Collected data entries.
····················
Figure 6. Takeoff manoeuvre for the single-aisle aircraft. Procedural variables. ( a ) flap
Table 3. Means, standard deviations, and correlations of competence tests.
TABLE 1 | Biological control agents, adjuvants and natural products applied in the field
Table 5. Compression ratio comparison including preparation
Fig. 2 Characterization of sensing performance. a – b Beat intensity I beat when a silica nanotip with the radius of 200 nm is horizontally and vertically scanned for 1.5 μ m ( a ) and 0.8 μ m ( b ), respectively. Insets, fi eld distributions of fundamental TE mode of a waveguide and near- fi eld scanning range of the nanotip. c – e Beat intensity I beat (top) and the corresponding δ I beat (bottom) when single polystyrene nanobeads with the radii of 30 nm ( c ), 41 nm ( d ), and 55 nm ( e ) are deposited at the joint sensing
····················
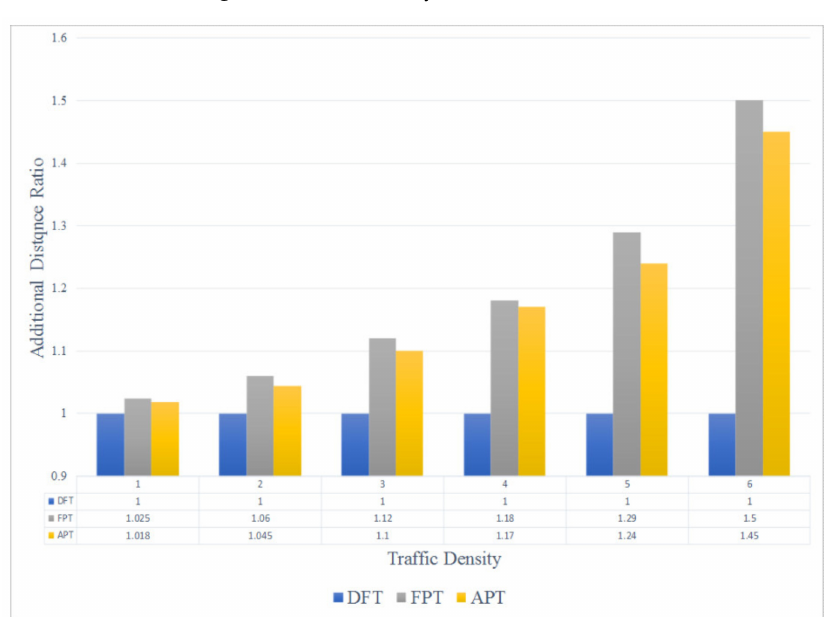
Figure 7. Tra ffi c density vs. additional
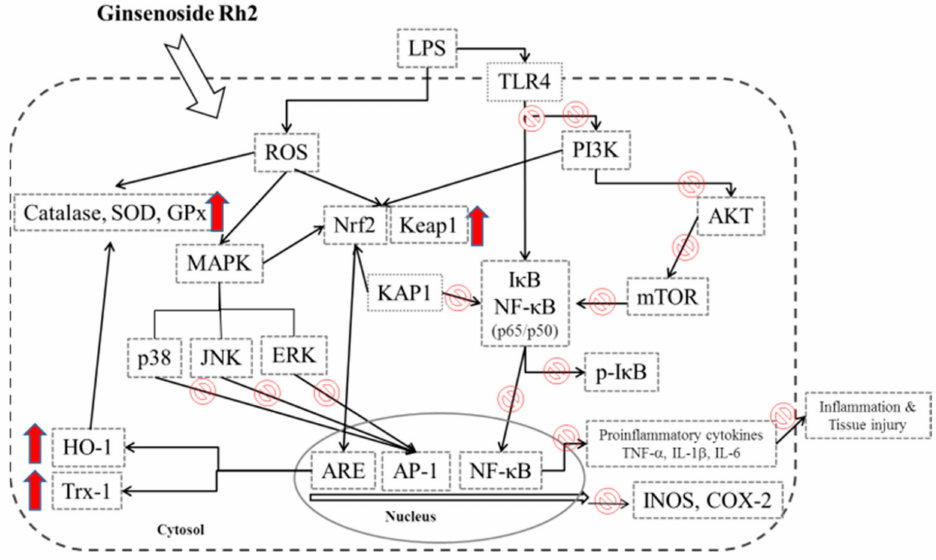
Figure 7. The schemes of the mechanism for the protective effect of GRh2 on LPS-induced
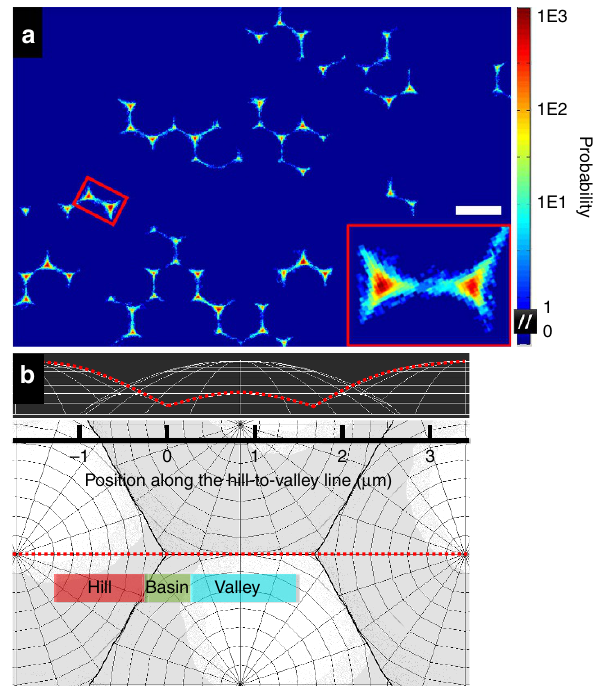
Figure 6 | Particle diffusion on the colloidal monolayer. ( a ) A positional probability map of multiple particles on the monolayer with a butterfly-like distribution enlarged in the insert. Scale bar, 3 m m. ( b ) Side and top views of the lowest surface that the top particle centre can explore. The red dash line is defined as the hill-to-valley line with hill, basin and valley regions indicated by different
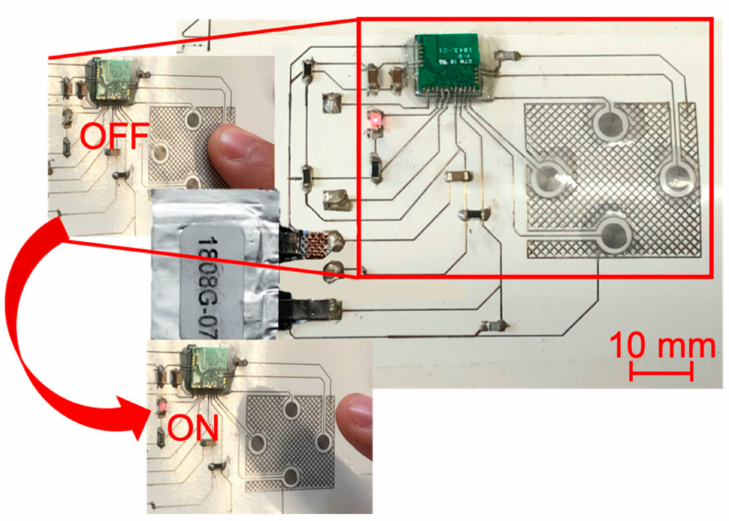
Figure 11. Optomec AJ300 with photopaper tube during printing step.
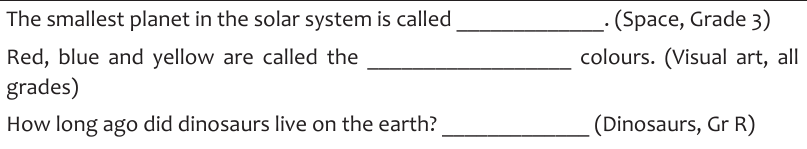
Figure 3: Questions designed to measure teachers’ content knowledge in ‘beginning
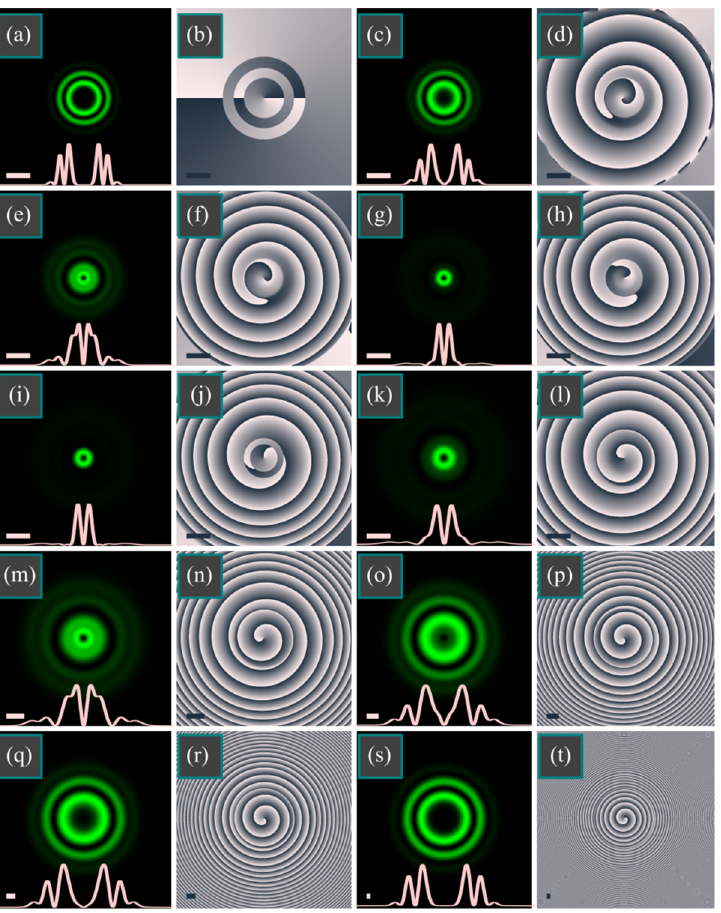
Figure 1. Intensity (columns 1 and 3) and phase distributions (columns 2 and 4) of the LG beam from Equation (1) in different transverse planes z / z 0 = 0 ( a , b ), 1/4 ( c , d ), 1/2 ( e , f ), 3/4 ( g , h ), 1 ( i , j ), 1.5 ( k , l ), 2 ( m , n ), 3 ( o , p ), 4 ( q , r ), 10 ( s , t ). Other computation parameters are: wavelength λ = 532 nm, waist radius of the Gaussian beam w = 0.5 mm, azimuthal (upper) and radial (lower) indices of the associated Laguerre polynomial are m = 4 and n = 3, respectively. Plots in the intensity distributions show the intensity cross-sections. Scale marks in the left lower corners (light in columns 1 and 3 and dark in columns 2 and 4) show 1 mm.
····················
Task to carry out.
What are the lines, exactly as written above, from the line with "Table 3. Means, standard" to the line with "Fig. 2 Characterization", both included? Output only those.

Output.
Table 3. Means, standard deviations, and correlations of competence tests.
TABLE 1 | Biological control agents, adjuvants and natural products applied in the field
Table 5. Compression ratio comparison including preparation
Fig. 2 Characterization of sensing performance. a – b Beat intensity I beat when a silica nanotip with the radius of 200 nm is horizontally and vertically scanned for 1.5 μ m ( a ) and 0.8 μ m ( b ), respectively. Insets, fi eld distributions of fundamental TE mode of a waveguide and near- fi eld scanning range of the nanotip. c – e Beat intensity I beat (top) and the corresponding δ I beat (bottom) when single polystyrene nanobeads with the radii of 30 nm ( c ), 41 nm ( d ), and 55 nm ( e ) are deposited at the joint sensing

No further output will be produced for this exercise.